# Stated goal
Please answer these questions about the airline fares text below:
(a) What added charge per ticket did the CTA suggest would recoup the costs?
(b) To which flights does the one-fare rule apply?
(c) Aircraft with more than how many seats must provide floor space for registered service dogs?

The Supreme Court of Canada has rejected an application by Air Canada, Air Canada Jazz, and Westjet for permission to appeal the new policy imposed by the Canadian Transportation Agency in January of this year. The CTA had issued an order to the airlines to adopt a policy of ‘one person, one fare’. In the past, passengers with disabilities and those that are deemed disabled because of obesity, could sometimes be charged two fares if they required extra space to accommodate their wheelchair, stretcher, or if they required two seats because of their size or if someone required an attendant. The airlines argued that the CTA order would cause “undue hardship” (implementing this directive would be too costly…the CTA did not buy it and suggested that costs would be recouped by charging an additional 79 cents per ticket). The airlines will no longer be allowed to charge a second fare to accommodate anyone who requires two seats because of a disability or obesity. This only applies to flights within Canada.
Alliance for Equality of Blind Canadians president, Robin East, won a victory complimentary to the “one seat, one fare” decision in a CTA ruling against Air Canada and Air Canada Jazz in June of 2008. I know this man. He stands over 6 feet 2 inches tall. He travels a great deal…with his guide dog. He explained to me that sometimes, the airlines (Specifically Air Canada and Air Canada Jazz) would not provide him with adequate space for his guide dog when he traveled. (Airlines would provide an extra seat (or bulkhead seating on Westjet) as a courtesy, only when the flight was not sold out. (I have flown at least once on all three airlines with Opal. Twice I got the extra seat, once I did not. The time I did not? Not too comfy for us…and I’m 5’2″) Often, Robin would end up scrunched into a center section seat with his dog wedged between his legs, sometimes for hours. This is a horrendous hardship on the dog, the handler and the adjacent passengers don’t care for it much either). As a result of the ruling, these airlines must now provide sufficient floor space for registered service dogs who fly with their handlers (within Canada) on all aircraft that have over 30 seats.

# Data supplied
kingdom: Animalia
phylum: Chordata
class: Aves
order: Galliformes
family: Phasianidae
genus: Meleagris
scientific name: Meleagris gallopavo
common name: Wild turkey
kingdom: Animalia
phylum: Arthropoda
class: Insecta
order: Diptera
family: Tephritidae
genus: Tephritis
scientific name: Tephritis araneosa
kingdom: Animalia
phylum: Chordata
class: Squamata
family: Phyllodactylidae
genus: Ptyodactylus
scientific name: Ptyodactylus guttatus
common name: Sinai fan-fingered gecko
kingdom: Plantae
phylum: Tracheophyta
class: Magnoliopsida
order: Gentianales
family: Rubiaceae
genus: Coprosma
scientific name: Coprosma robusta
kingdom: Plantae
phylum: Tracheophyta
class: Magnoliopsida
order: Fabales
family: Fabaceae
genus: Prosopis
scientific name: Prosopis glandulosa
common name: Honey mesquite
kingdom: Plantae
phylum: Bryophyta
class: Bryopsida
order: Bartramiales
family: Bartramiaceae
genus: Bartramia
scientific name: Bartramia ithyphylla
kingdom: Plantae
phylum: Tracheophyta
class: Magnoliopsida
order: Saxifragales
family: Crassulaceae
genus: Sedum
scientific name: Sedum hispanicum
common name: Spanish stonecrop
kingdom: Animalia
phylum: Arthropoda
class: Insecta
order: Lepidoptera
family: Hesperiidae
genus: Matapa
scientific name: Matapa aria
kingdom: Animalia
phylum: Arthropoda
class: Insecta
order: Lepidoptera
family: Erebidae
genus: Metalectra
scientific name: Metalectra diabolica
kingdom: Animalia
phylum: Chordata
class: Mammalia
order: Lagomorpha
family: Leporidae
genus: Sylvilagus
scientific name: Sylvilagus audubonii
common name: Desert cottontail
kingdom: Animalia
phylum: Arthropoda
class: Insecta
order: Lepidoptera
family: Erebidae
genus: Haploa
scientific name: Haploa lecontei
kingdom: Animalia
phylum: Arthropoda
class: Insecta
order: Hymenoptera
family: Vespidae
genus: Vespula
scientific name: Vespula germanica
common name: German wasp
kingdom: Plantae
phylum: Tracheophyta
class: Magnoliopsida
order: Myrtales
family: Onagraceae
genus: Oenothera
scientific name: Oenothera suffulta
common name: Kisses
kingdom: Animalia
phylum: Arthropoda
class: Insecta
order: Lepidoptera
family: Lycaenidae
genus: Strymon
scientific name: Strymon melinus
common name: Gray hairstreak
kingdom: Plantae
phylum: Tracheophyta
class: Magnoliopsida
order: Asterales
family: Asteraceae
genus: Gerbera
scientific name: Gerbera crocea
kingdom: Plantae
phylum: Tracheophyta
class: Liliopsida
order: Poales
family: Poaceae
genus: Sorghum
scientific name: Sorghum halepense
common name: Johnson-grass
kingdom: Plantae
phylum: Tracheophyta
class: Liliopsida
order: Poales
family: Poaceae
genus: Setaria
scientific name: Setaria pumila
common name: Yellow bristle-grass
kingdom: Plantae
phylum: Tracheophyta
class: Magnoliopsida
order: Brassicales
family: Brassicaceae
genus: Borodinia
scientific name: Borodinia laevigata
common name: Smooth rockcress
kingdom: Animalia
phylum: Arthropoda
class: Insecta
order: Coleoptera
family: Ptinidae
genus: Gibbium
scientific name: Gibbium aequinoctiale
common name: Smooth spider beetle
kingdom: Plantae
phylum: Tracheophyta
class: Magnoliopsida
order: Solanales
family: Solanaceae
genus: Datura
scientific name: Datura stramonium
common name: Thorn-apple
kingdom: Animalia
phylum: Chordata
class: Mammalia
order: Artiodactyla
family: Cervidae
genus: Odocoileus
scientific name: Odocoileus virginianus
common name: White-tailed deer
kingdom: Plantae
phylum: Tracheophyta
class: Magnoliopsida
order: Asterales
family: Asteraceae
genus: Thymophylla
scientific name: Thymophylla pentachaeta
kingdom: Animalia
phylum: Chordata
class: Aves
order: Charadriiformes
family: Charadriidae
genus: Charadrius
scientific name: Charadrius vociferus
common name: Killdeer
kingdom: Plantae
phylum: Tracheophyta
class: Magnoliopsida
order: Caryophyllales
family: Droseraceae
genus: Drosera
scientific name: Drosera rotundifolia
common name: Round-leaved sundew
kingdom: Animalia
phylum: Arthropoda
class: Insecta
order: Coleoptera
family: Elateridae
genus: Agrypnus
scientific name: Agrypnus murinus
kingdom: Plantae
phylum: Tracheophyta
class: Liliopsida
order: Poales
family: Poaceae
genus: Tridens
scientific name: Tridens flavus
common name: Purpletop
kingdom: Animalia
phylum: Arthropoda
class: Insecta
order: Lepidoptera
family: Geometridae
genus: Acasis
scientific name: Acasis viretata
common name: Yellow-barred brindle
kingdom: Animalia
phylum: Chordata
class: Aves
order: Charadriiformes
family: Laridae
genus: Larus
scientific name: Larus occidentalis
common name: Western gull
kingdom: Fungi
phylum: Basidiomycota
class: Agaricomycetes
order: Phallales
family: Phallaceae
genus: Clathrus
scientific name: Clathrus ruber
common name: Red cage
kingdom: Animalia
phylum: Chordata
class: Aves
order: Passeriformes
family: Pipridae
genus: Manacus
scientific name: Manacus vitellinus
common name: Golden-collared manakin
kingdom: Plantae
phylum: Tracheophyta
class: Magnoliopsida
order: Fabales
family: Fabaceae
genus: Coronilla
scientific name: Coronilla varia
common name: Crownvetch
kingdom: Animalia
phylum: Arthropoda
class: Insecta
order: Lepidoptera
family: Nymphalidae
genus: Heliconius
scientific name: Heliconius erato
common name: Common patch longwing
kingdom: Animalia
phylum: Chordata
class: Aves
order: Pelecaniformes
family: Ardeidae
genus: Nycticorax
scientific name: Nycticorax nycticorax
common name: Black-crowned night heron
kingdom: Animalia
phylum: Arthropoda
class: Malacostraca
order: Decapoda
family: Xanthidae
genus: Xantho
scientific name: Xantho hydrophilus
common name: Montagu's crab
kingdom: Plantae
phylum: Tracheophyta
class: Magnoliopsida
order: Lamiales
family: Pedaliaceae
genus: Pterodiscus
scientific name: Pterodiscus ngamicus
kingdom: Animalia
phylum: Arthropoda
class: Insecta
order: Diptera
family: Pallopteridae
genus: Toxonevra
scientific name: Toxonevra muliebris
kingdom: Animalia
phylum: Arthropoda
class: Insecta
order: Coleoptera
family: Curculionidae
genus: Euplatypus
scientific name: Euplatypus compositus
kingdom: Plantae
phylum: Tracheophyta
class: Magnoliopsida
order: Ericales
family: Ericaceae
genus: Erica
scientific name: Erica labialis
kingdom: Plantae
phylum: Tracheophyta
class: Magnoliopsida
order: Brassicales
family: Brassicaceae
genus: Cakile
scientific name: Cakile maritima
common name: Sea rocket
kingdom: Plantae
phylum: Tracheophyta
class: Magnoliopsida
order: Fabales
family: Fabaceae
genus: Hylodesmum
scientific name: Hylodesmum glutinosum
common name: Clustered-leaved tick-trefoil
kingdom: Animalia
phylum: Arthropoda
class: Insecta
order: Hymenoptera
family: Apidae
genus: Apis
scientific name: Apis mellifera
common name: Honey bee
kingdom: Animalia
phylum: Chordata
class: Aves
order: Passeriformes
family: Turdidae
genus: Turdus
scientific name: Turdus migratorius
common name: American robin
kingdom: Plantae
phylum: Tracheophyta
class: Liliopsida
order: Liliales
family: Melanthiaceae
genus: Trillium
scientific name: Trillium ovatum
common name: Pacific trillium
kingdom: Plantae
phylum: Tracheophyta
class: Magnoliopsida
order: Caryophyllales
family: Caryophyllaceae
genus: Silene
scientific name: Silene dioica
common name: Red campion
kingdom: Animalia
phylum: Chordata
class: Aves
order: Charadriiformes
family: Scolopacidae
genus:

# The response
(a) 79 cents per ticket
(b) Flights within Canada
(c) 30 seats